Beachte, dass mehrere Hersteller gem. § 5 ProdHaftG als Gesamtschuldner haften.
f. Ausschluss der Produkthaftung nach § 1 Abs. 2 ProdHaftG
Die Haftung kann nach Gründen des § 1 Abs. 2 ProdHaftG ausgeschlossen sein, so z. B. wenn der Hersteller sein Produkt nicht willentlich in den Verkehr gebracht hat, das Produkt im Zeitpunkt des Inverkehrbringens noch nicht fehlerhaft war oder der Fehler im Zeitpunkt des Inverkehrbringens nach dem Stand von Wissenschaft und Technik (noch) nicht erkannt werden konnte (Entwicklungsfehler). Die Beweislast für das Vorliegen von Ausschlussgründen trägt der Hersteller, vgl. § 1 Abs. 4 S. 2 ProdHaftG.
g. Rechtsfolge
Der Anspruch aus § 1 ProdHaftG ist auf Schadensersatz nach §§ 249 ff. BGB gerichtet. Im ProdHaftG gelten aber Modifikationen:
- Den Geschädigten treffen bei Sachschäden eine Selbstbeteiligung i.H.v. 500,- (vgl. § 11 ProdHaftG).
- Für das Mitverschulden gilt gem. § 6 ProdHaftG § 254 BGB entsprechend, wobei der Geschädigte sich auch das Verschulden seines Sachwahrungsgehilfen zurechnen lassen muss (weiter als § 254 Abs. 2 S. 2 BGB).
- Bei Gesundheits- und Körperverletzung sowie bei Tötung gelten die §§ 7 ff. ProdHaftG, die inhaltlich in etwa der §§ 842 ff. BGB entsprechen.

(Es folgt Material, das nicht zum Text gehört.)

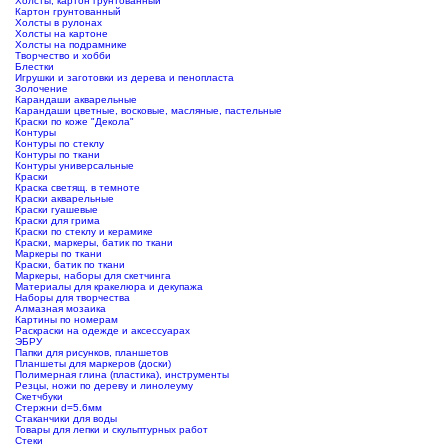
Холсты, картон грунтованный
Картон грунтованный
Холсты в рулонах
Холсты на картоне
Холсты на подрамнике
Творчество и хобби
Блестки
Игрушки и заготовки из дерева и пенопласта
Золочение
Карандаши акварельные
Карандаши цветные, восковые, масляные, пастельные
Краски по коже "Декола"
Контуры
Контуры по стеклу
Контуры по ткани
Контуры универсальные
Краски
Краска светящ. в темноте
Краски акварельные
Краски гуашевые
Краски для грима
Краски по стеклу и керамике
Краски, маркеры, батик по ткани
Маркеры по ткани
Краски, батик по ткани
Маркеры, наборы для скетчинга
Материалы для кракелюра и декупажа
Наборы для творчества
Алмазная мозаика
Картины по номерам
Раскраски на одежде и аксессуарах
ЭБРУ
Папки для рисунков, планшетов
Планшеты для маркеров (доски)
Полимерная глина (пластика), инструменты
Резцы, ножи по дереву и линолеуму
Скетчбуки
Стержни d=5.6мм
Стаканчики для воды
Товары для лепки и скульптурных работ
Стеки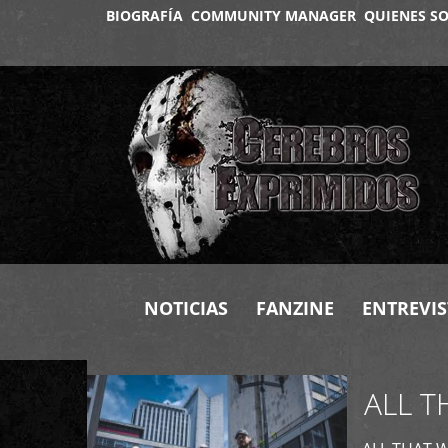
BIOGRAFÍA
COMMUNITY MANAGER
QUIENES S
+
NOTICIAS
FANZINE
ENTREVIS
ALL T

- Es gilt eine Haftungshöchstgrenze für Körperschäden von maximal 85 Mio. € für Schäden aus einem Produkt oder aus gleichen Produkten (§ 10 ProdHaftG).
Auch hier ist die Einwendung der Verjährung zu beachten. Der Anspruch aus § 1 ProdHaftG verjährt in drei Jahren (§ 12 Abs. 1 ProdHaftG). Außerdem gilt eine Ausschlussfrist nach § 13 Abs. 1 ProdHaftG, nach der alle Ansprüche aus dem ProdHaftG 10 Jahre nach Inverkehrbringen des Produkts materiell-rechtlich erlöschen.